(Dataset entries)

====================

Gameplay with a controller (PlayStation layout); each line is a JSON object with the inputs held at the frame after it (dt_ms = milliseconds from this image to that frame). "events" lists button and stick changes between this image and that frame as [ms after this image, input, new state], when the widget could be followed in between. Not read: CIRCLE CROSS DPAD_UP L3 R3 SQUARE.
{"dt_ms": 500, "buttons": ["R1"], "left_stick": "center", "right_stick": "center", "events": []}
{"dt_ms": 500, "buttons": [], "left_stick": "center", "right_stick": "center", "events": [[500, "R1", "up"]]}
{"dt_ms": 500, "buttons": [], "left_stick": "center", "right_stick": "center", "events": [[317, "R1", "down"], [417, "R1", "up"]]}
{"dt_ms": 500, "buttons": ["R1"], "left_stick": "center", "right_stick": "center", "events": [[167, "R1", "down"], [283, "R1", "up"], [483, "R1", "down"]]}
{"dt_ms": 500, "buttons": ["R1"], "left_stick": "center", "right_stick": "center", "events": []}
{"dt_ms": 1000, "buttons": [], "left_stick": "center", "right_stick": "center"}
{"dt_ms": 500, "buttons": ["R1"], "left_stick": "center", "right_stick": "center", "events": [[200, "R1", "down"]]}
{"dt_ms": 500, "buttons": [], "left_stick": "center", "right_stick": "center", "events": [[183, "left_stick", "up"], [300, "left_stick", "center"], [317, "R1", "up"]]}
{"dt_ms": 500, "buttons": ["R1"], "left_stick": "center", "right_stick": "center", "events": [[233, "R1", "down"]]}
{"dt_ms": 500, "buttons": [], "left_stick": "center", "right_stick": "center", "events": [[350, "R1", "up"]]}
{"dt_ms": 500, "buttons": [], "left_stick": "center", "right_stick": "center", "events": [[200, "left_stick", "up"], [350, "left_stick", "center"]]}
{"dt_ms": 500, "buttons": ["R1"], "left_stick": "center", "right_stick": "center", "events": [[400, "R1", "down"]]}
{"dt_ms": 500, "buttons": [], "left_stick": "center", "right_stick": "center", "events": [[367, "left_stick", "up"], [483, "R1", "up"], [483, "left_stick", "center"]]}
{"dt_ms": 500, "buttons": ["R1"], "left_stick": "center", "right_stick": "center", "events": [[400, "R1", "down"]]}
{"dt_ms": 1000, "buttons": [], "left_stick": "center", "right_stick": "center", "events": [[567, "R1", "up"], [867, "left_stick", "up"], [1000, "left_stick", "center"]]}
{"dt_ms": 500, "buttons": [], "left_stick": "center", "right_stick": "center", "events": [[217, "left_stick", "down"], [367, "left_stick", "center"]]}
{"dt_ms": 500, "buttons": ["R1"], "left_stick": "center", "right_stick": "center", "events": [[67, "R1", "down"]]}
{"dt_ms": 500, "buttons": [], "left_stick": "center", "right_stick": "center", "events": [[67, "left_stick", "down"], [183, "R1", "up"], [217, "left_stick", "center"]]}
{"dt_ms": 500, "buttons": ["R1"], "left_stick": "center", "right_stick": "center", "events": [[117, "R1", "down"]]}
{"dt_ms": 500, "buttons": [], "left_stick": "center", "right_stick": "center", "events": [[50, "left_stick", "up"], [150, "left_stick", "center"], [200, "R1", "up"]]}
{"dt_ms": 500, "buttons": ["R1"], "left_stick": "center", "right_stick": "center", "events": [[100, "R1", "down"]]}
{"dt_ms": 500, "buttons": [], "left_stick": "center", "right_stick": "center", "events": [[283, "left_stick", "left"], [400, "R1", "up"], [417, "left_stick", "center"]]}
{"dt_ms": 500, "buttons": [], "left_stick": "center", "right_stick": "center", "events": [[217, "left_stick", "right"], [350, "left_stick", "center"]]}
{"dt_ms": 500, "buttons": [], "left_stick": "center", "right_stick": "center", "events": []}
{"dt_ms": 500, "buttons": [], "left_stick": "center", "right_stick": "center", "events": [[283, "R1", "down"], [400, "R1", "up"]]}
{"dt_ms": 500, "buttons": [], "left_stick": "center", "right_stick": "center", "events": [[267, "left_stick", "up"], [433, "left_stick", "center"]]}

====================

WORK ORDER:
Once you have read the records above, set every one of them down again exactly.

PROBLEM SOLUTION:
Gameplay with a controller (PlayStation layout); each line is a JSON object with the inputs held at the frame after it (dt_ms = milliseconds from this image to that frame). "events" lists button and stick changes between this image and that frame as [ms after this image, input, new state], when the widget could be followed in between. Not read: CIRCLE CROSS DPAD_UP L3 R3 SQUARE.
{"dt_ms": 500, "buttons": ["R1"], "left_stick": "center", "right_stick": "center", "events": []}
{"dt_ms": 500, "buttons": [], "left_stick": "center", "right_stick": "center", "events": [[500, "R1", "up"]]}
{"dt_ms": 500, "buttons": [], "left_stick": "center", "right_stick": "center", "events": [[317, "R1", "down"], [417, "R1", "up"]]}
{"dt_ms": 500, "buttons": ["R1"], "left_stick": "center", "right_stick": "center", "events": [[167, "R1", "down"], [283, "R1", "up"], [483, "R1", "down"]]}
{"dt_ms": 500, "buttons": ["R1"], "left_stick": "center", "right_stick": "center", "events": []}
{"dt_ms": 1000, "buttons": [], "left_stick": "center", "right_stick": "center"}
{"dt_ms": 500, "buttons": ["R1"], "left_stick": "center", "right_stick": "center", "events": [[200, "R1", "down"]]}
{"dt_ms": 500, "buttons": [], "left_stick": "center", "right_stick": "center", "events": [[183, "left_stick", "up"], [300, "left_stick", "center"], [317, "R1", "up"]]}
{"dt_ms": 500, "buttons": ["R1"], "left_stick": "center", "right_stick": "center", "events": [[233, "R1", "down"]]}
{"dt_ms": 500, "buttons": [], "left_stick": "center", "right_stick": "center", "events": [[350, "R1", "up"]]}
{"dt_ms": 500, "buttons": [], "left_stick": "center", "right_stick": "center", "events": [[200, "left_stick", "up"], [350, "left_stick", "center"]]}
{"dt_ms": 500, "buttons": ["R1"], "left_stick": "center", "right_stick": "center", "events": [[400, "R1", "down"]]}
{"dt_ms": 500, "buttons": [], "left_stick": "center", "right_stick": "center", "events": [[367, "left_stick", "up"], [483, "R1", "up"], [483, "left_stick", "center"]]}
{"dt_ms": 500, "buttons": ["R1"], "left_stick": "center", "right_stick": "center", "events": [[400, "R1", "down"]]}
{"dt_ms": 1000, "buttons": [], "left_stick": "center", "right_stick": "center", "events": [[567, "R1", "up"], [867, "left_stick", "up"], [1000, "left_stick", "center"]]}
{"dt_ms": 500, "buttons": [], "left_stick": "center", "right_stick": "center", "events": [[217, "left_stick", "down"], [367, "left_stick", "center"]]}
{"dt_ms": 500, "buttons": ["R1"], "left_stick": "center", "right_stick": "center", "events": [[67, "R1", "down"]]}
{"dt_ms": 500, "buttons": [], "left_stick": "center", "right_stick": "center", "events": [[67, "left_stick", "down"], [183, "R1", "up"], [217, "left_stick", "center"]]}
{"dt_ms": 500, "buttons": ["R1"], "left_stick": "center", "right_stick": "center", "events": [[117, "R1", "down"]]}
{"dt_ms": 500, "buttons": [], "left_stick": "center", "right_stick": "center", "events": [[50, "left_stick", "up"], [150, "left_stick", "center"], [200, "R1", "up"]]}
{"dt_ms": 500, "buttons": ["R1"], "left_stick": "center", "right_stick": "center", "events": [[100, "R1", "down"]]}
{"dt_ms": 500, "buttons": [], "left_stick": "center", "right_stick": "center", "events": [[283, "left_stick", "left"], [400, "R1", "up"], [417, "left_stick", "center"]]}
{"dt_ms": 500, "buttons": [], "left_stick": "center", "right_stick": "center", "events": [[217, "left_stick", "right"], [350, "left_stick", "center"]]}
{"dt_ms": 500, "buttons": [], "left_stick": "center", "right_stick": "center", "events": []}
{"dt_ms": 500, "buttons": [], "left_stick": "center", "right_stick": "center", "events": [[283, "R1", "down"], [400, "R1", "up"]]}
{"dt_ms": 500, "buttons": [], "left_stick": "center", "right_stick": "center", "events": [[267, "left_stick", "up"], [433, "left_stick", "center"]]}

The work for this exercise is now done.